Vergissmeinnicht: Omega-3-Fettsäuren, Cannabidiol oder Cannabis gegen Alzheimer?

Vergesslichkeit, Unsicherheit, Misstrauen: Derzeit leiden in Deutschland rund 1,5 Millionen Menschen unter der Alzheimer-Krankheit beziehungsweise unter Alzheimer-Demenz. Laut Bundesministerium für Familie, Senioren, Frauen und Jugend sollen es 2050 doppelt so viele sein. Hauptsächlich betroffen sind Menschen ab dem 65. Lebensjahr. Doch auch bei einem 27-Jährigen Patienten musste die „chronische Vergesslichkeit“ schon diagnostiziert werden. Neben dem Vergessen – vor allem das Kurzzeitgedächtnis wird bei den Betroffenen schnell in Mitleidenschaft gezogen – sind auch irgendwann die einfachsten Abläufe, wie den Fernseher anzuschalten oder ein Telefon zu benutzen, schlichtweg verlernt. Es beginnt mit Gedächtnislücken und endet nicht selten mit dem Schwund der kognitiven Fähigkeiten und der eigenen Persönlichkeit.

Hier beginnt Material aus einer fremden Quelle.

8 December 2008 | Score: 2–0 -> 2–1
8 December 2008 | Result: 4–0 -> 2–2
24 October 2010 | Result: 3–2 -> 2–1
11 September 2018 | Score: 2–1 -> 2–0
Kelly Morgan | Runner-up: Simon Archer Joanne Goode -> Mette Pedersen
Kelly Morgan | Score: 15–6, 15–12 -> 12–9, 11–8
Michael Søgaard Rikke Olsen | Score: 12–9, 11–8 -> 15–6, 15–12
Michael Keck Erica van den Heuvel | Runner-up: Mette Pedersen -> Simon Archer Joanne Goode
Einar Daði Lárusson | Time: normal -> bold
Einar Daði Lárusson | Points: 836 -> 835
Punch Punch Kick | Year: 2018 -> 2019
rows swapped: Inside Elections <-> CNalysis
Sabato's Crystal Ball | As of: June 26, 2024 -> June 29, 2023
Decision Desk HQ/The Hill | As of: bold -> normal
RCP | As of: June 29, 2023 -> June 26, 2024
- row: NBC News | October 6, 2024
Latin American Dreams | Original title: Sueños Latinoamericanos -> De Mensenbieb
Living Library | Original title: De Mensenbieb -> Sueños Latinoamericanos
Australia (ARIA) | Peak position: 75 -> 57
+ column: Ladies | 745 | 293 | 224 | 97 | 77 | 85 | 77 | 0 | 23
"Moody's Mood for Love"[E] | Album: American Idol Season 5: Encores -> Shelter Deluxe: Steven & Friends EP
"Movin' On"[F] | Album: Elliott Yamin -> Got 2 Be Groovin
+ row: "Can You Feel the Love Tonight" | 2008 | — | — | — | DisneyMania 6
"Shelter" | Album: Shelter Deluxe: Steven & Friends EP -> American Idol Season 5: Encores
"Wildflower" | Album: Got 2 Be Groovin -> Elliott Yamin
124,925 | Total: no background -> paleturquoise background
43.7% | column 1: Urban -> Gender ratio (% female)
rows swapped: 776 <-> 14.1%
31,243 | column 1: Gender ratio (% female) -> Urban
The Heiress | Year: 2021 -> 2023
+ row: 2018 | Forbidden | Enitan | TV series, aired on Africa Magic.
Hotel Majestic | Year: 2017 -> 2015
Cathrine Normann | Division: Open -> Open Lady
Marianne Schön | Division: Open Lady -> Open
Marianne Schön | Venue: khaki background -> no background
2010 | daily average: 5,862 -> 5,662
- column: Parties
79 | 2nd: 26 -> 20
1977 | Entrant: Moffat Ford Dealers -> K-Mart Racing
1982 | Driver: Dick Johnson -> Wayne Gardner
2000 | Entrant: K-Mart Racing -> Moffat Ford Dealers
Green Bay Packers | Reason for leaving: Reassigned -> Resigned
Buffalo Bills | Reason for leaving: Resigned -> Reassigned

Des Weiteren leiden Patienten häufig unter zusätzlichen Depressionen oder Angstzuständen. Angehörige stehen hilflos der Situation gegenüber.

 

Glücklicherweise werden derzeit viel Zeit und Ressourcen in die Demenz-Forschung investiert. Wie entsteht Alzheimer? Lässt es sich vorbeugen? Ist es vererbbar? Schon in zehn Jahren soll es möglicherweise Impfungen gegen Alzheimer geben. Doch was kann man heute bereits tun, um der „chronischen Vergesslichkeit“ entgegenzuwirken? Können zum Beispiel Omega3-Fettsäuren, Cannabidiol oder Cannabis gegen Alzheimer präventiv wirken beziehungsweise den rasanten Fortschritt der Krankheit hinauszögern? 

 

Alzheimer-Studien

Im Gehirn der Betroffenen werden laut zahlreicher Studien Nervenzellen und die Übertragungsstellen dazwischen beschädigt beziehungsweise zerstört. Grund dafür sollen Eiweißablagerungen (Amyloid Beta 42) zwischen den Neuronen sein. Diese nennen sich auch „Amyloid-Plaques“. Bei Tierversuchen der Medizinischen Fakultät der Universität des Saarlandes soll festgestellt worden sein, dass die Bildung des Alzheimer erregenden Amyloid Beta 42 durch Omega-3 Fettsäuren (DHA) verringert wird. Kleine Dosen des Cannabis-Wirkstoffs THC sollen laut einer Studie der Univerity of South Florida die Produktion von Thebeta-Amyloid-Proteinen, die für die Plaques-Bildung im Hirn verantwortlich sind, blockieren. Im Gegensatz zu Cannabis ist Cannabidiol zwar THC-frei, aber dafür auch rezeptfrei erhältlich und ohne psychoaktive Wirkung. Für den Einsatz von CBD gegen Alzheimer sprechen die folgenden Studien:

Chronic cannabidiol treatment improves social and object recognition in double transgenic APPswe/PS1∆E9 mice (D. Cheng et. al, 2014) http://www.ncbi.nlm.nih.gov/pubmed/24577515

Cannabidiol reduces Aβ-induced neuroinflam- mation and promotes hippocampal neurogenesis through PPARγ involvement (G. Esposito et. al, 2011) http://europepmc.org/articles/PMC3230631

 

Fazit: Weder CBD noch Cannabis noch Omega3-Fettsäuren können Alzheimer heilen. Laut zahlreicher Studien sollen diese vermeidlichen Wirkstoffe jedoch die Produktion der im Gehirn Amyloid-Plaques bildenden Eiweißablagerungen entgegen wirken. Die Einnahme sollte ggf. unterstützend erfolgen und – wenn auch z.T. rezeptfrei – unbedingt mit dem Arzt abgeklärt werden.